# solving a case



## wolfbm1

Witam.
Zastanawiam się jak przetłumaczyć wyrażenie 'solving the case' w następującym kontekście:

"The reader is introduced to Sir Michael Gray, the boss of Cavell and Company, who was murdered, and Katrina Kirby (known as K), the detective involved 
in *solving the case*. K questions the five suspects who were in the house at the time of the murder ... The details of the case are outlined."
Źródło: Teacher's notes dla czytadełka "K's First Case" L.G. Alexander, wydawca Pearson Education Limited.

Cztadełko definiuje słowo 'case' w ten sposób:
"*case *(n) a crime, or a number of crimes that the police or a detective have to understand".

Moja próba to: wyjaśnienie morderstwa.


----------



## Thomas1

Moje pierwsze skojarzenie po zobaczeniu tytułu: "wyjaśnienie sprawy". W tym kontekście definicja "case" faktycznie się zawęża: "sprawa" = "sprawa o morderstwo/zabójstwo" = "morderstwo/zabójstwo".

"sprawa" może też oznaczać "dochodzenie", "śledztwo" albo, w kontekście prawniczym, "sprawę sądową", "proces".


----------



## wolfbm1

Thomas1 said:


> Moje pierwsze skojarzenie po zobaczeniu tytułu: "wyjaśnienie sprawy". W tym kontekście definicja "case" faktycznie się zawęża: "sprawa" = "sprawa o morderstwo/zabójstwo" = "morderstwo/zabójstwo".
> 
> "sprawa" może też oznaczać "dochodzenie", "śledztwo" albo, w kontekście prawniczym, "sprawę sądową", "proces".


Dziękuję. A więc można użyć zamiennie słów ’sprawa’ albo ’morderstwo/zabójswo’.
Synonimem słowa ’case’ jest ’crime’ = ’przestępstwo’.  A więc można by było powyższy tekst tak przetłumaczyć:
Czytelnik zapoznaje się z  Sir Michaelem Grayem, szefem Covell and Company, który został zamordowany, i Katriną Kirby (alias K), panią detektyw zaangażowaną w rozwikłanie sprawy o zabójstwo. ... Szczegóły przestępstwa są przedstawione w zarysie.


----------



## Ben Jamin

a dlaczego nie " ... i Katriną Kirby, detektywem zaangażowanym w rozwikłanie sprawy"?


----------



## wolfbm1

Katrina, zaangażowa*ny* detektyw nie bardzo mi gra.
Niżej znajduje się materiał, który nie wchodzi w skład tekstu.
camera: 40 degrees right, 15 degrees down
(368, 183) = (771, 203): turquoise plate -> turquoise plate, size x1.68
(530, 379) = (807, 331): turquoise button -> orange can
Ani Miss Marple albo Mma Precious Ramotstwe. Angielskie 'involve' omija ten problem.


----------



## Ben Jamin

wolfbm1 said:


> Katrina, zaangażowa*ny* detektyw nie bardzo mi gra. Ani Miss Marple albo Mma Precious Ramotstwe. Angielskie 'involve' omija ten problem.
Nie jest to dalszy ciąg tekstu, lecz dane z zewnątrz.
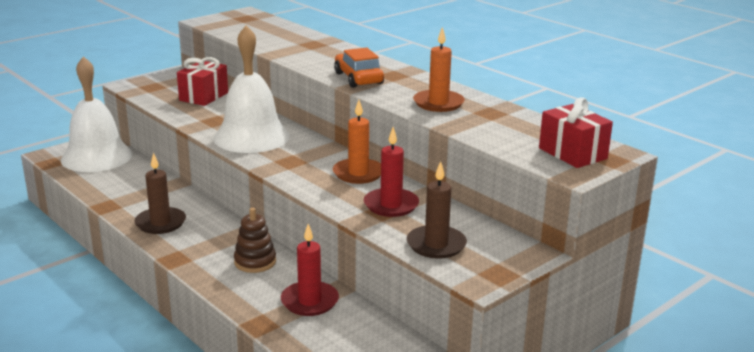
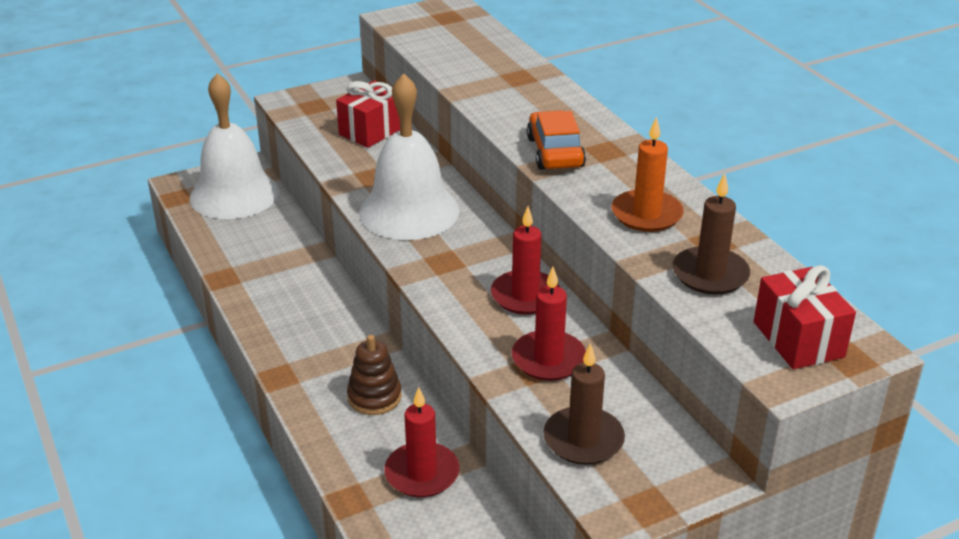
camera: 15 degrees right, 10 degrees up
(160, 223) = (279, 315): brown candle -> brown candle (710, 274)
(358, 173) = (525, 296): orange candle -> red candle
 A dlaczego miałoby nie grać? Przymotnik „zaangażowany” określa rzeczownik „detektyw”, oba rodzaju męskiego, mimo że detektywem jest kobieta. To normalne w języku polskim, że zgodność rodzaju gramatycznego dotyczy słów, a nie płci osób. Tak samo jak mówimy „Jan był nieszczęsną ofiarą pomyłki sądowej”,  anie „nieszczęsnym ofiarą”.


----------



## wolfbm1

W tym wypadku poddaję się.


----------



## Ben Jamin

wolfbm1 said:


> W tym wypadku poddaję się.


Cieszy mnie to, bo spotykam się często z tekstami, w których autorzy wymyślają najprzedziwniejsze konstrukcje z  rzeczownikami w rodzaju męskim oraz  z określającymi je przymiotnikami, odnoszącymi się do podmiotu lub dopełnienia płci żeńskiej. Jacyś mądrale wymyślili sobie, że jeżeli rzeczownik pozostawi się w mianowniku tam gdzie powinien być jakiś inny przypadek to będzie to lepiej pasowało do osoby płci żeńskiej. 
Wychodzi z tego jakaś hybryda polsko-bułgarska typu: „widziałem nową prezydent”. Okropne. W żadnym innym języku nie ma czegoś takiego.


----------